# QUELLENAUSZUG

▶

Von Rafael Fachrutdinow
Die Slowakei wird möglicherweise ihre Stromlieferungen an die Ukraine einstellen. Nach Angaben des slowakischen Premierministers Robert Fico wird Bratislava diesen Schritt gehen, wenn die Ukraine den Transit von russischem Gas stoppt. Er versprach außerdem, dass seine Regierung maximale Anstrengungen unternehmen werde, um die nationalen Verbraucher mit Brennstoff zu versorgen.
Damit reagierte Fico auf die jüngste Kritik von Wladimir Selenskij, der die slowakischen Strafverfolgungsbehörden aufgefordert hatte, die Verbindungen des slowakischen Regierungschefs zum Kreml nach dessen Besuch in Moskau zu untersuchen. “Ich verstehe den Druck, dem Sie ausgesetzt sind. Ich verstehe die Tatsache, dass der Westen Ihnen aus eigennützigen politischen Gründen fast alles gewährt, worum Sie bitten, aber ich bin nicht Ihr Diener”, betonte Fico.
Selenskij kommentierte die Äußerungen Ficos mit der Behauptung, Russland habe die Slowakei angewiesen, “eine zweite Energiefront gegen die Ukraine zu eröffnen”. Er erinnerte daran, dass auf die Slowakei etwa 19 Prozent der gesamten ukrainischen Stromimporte entfallen, für die die Republik jährlich mehr als 200 Millionen US-Dollar erhält. Selenskij fügte hinzu, dass Fico versuche, seinem Land “bedeutende Mittel” zu entziehen. Er sagte, die Haltung des Premierministers “könnte definitiv zu einem Bruch der derzeitigen slowakischen Regierung mit der Europäischen Gemeinschaft führen”. Es ist interessant, dass eine Person, die an der Spitze eines Nicht-EU-Landes steht, dies jemandem erklärt, der an der Spitze eines EU-Mitgliedstaates steht.
Der Konflikt zwischen Kiew und Bratislava begann am 20. Dezember, als Selenskij vorschlug, den Gastransit durch die Ukraine vollständig einzustellen. Betroffen ist die Route, über die russisches Gas über die Westgrenze der Ukraine direkt in die Slowakei gelangt. Zusammen mit Rumänien, Ungarn und Polen ist die Slowakei der nächste westliche Nachbar der Ukraine. Selenskij fügte hinzu, dass eine weitere Nutzung der Pipeline nur möglich sei, wenn die Gaslieferanten bis zum Ende des Konflikts in der Ukraine nicht für die Ressourcen bezahlt würden.

◀

# AUFGABENSTELLUNG 1
Beantworte zum Quellenauszug über den Streit zwischen der Slowakei und der Ukraine kurz:
(a) Unter welcher Bedingung will Bratislava laut Fico die Stromlieferungen an die Ukraine einstellen?
(b) Welchen Anteil an den gesamten ukrainischen Stromimporten hat die Slowakei nach Selenskijs Angaben?
(c) An welchem Tag begann der Konflikt zwischen Kiew und Bratislava?
# AUFGABENSTELLUNG 2
Führe den Quellenauszug über den Gasstreit zwischen Kiew und Bratislava nach seinem letzten Satz weiter.
Die anschließenden Zeilen sind vom Quellenauszug getrenntes Material.

# DATENZEILEN
▶

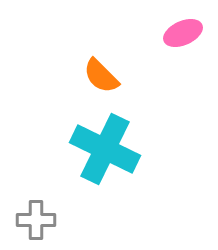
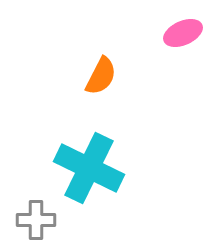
orange semicircle: rotated 108 degrees counterclockwise
cyan cross: moved 16 px left, 19 px down
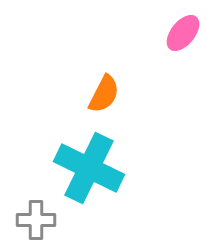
pink ellipse: rotated 27 degrees counterclockwise
orange semicircle: moved 3 px right, 18 px down
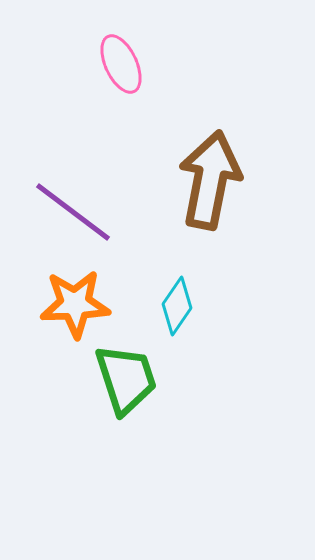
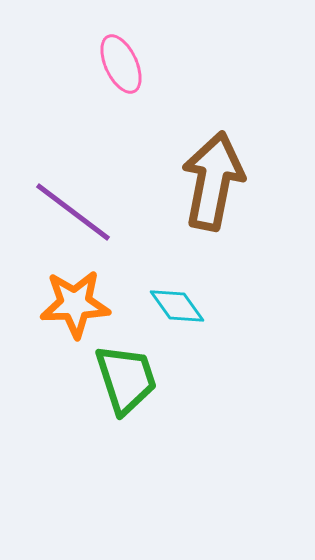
brown arrow: moved 3 px right, 1 px down
cyan diamond: rotated 70 degrees counterclockwise
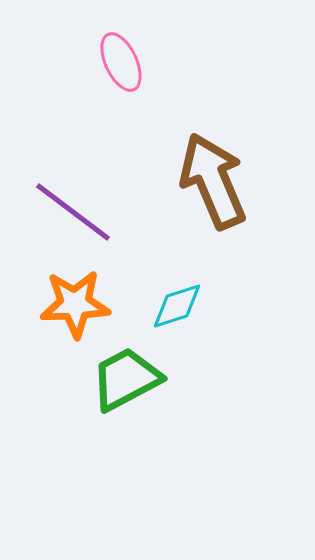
pink ellipse: moved 2 px up
brown arrow: rotated 34 degrees counterclockwise
cyan diamond: rotated 72 degrees counterclockwise
green trapezoid: rotated 100 degrees counterclockwise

◀

# ENDERGEBNIS 1
(a) Wenn die Ukraine den Transit von russischem Gas stoppt.
(b) Etwa 19 Prozent.
(c) Am 20. Dezember.

# ENDERGEBNIS 2
Diese Idee verärgerte Fico, der erklärte: “Welcher Narr würde uns Gas umsonst geben?” Seiner Meinung nach würde sich die Unterbrechung des Transits negativ auf die gesamte Europäische Union auswirken und zu höheren Gaspreisen führen. Wenn Kiew kein russisches Gas in die Slowakei durchlasse, könne es zu einem ernsthaften Konflikt zwischen den beiden Ländern kommen.
“Es ist kein Zufall, dass Selenskij in politische Konflikte mit einigen EU- und NATO-Mitgliedstaaten gerät. Dies gilt insbesondere für die Slowakei und Ungarn”, meint Wladimir Skatschko, Kolumnist des Portals Ukraina.ru. Seiner Meinung nach werde sich ein “Zusammenstoß” zwischen Bratislava und Kiew negativ auf die Aussichten der Ukraine auf einen EU-Beitritt auswirken.
“In den Statuten der Organisation ist das Prinzip des Konsenses bei der Aufnahme neuer Teilnehmer verankert. Wenn die Frage der Ukraine auf der Tagesordnung steht, werden zumindest Budapest und Bratislava alle möglichen Entscheidungen blockieren. Selenskij kann das nicht übersehen, aber er setzt seine Angriffe auf Fico fort”, so Skatschko weiter.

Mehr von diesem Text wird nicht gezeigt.